── DATA SUPPLIED ──
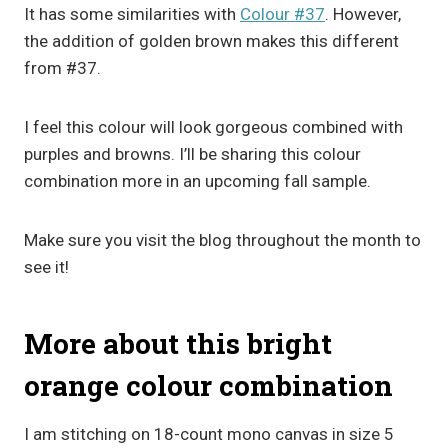
It has some similarities with
Colour #37
. However,
the addition of golden brown makes this different
from #37.
I feel this colour will look gorgeous combined with
purples and browns. I’ll be sharing this colour
combination more in an upcoming fall sample.
Make sure you visit the blog throughout the month to
see it!
More about this bright
orange colour combination
I am stitching on 18-count mono canvas in size 5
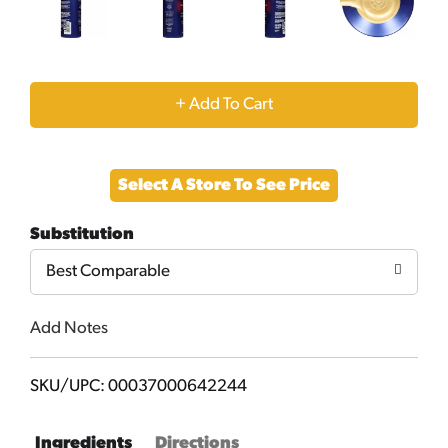
+
Add
Select A Store To See Price
to
Substitution
Cart
Best Comparable
Add Notes
SKU/UPC: 00037000642244
Ingredients
Directions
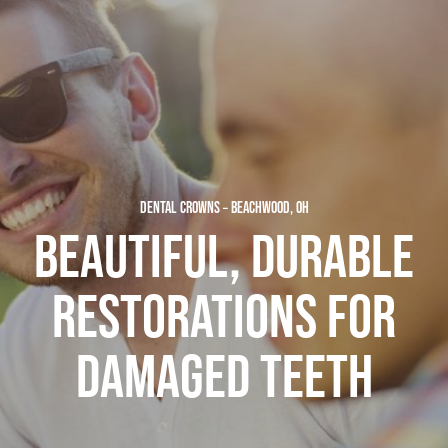
DENTAL CROWNS – BEACHWOOD, OH
BEAUTIFUL, DURABLE
RESTORATIONS FOR
DAMAGED TEETH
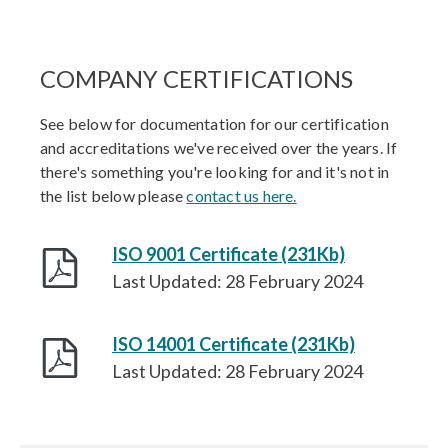
COMPANY CERTIFICATIONS
See below for documentation for our certification
and accreditations we've received over the years. If
there's something you're looking for and it's not in
the list below please
contact us here.
ISO 9001 Certificate (231Kb)
Last Updated: 28 February 2024
ISO 14001 Certificate (231Kb)
Last Updated: 28 February 2024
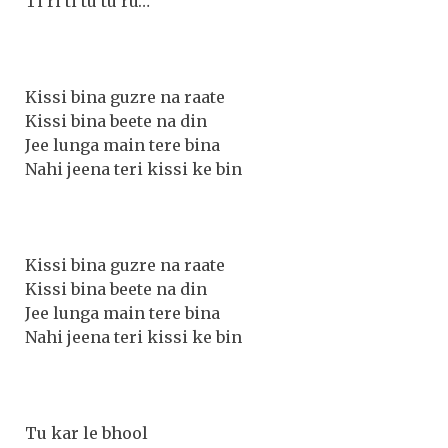
Ti ri ti tu tu ru…
Kissi bina guzre na raate
Kissi bina beete na din
Jee lunga main tere bina
Nahi jeena teri kissi ke bin
Kissi bina guzre na raate
Kissi bina beete na din
Jee lunga main tere bina
Nahi jeena teri kissi ke bin
Tu kar le bhool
───
DIRECTIONS
Arrange the data as a two-column Markdown table headed Row and Line, starting with the line that contains "DENTAL CROWNS – BEACHWOOD, OH" and continuing through the end of the data, both ends included. Number each row, skip blank lines, and leave the pictures out.

TASK RESULT
| Row | Line |
|---|---|
| 1 | DENTAL CROWNS – BEACHWOOD, OH |
| 2 | BEAUTIFUL, DURABLE |
| 3 | RESTORATIONS FOR |
| 4 | DAMAGED TEETH |
| 5 | COMPANY CERTIFICATIONS |
| 6 | See below for documentation for our certification |
| 7 | and accreditations we've received over the years. If |
| 8 | there's something you're looking for and it's not in |
| 9 | the list below please |
| 10 | contact us here. |
| 11 | ISO 9001 Certificate (231Kb) |
| 12 | Last Updated: 28 February 2024 |
| 13 | ISO 14001 Certificate (231Kb) |
| 14 | Last Updated: 28 February 2024 |
| 15 | Ti ri ti tu tu ru… |
| 16 | Kissi bina guzre na raate |
| 17 | Kissi bina beete na din |
| 18 | Jee lunga main tere bina |
| 19 | Nahi jeena teri kissi ke bin |
| 20 | Kissi bina guzre na raate |
| 21 | Kissi bina beete na din |
| 22 | Jee lunga main tere bina |
| 23 | Nahi jeena teri kissi ke bin |
| 24 | Tu kar le bhool |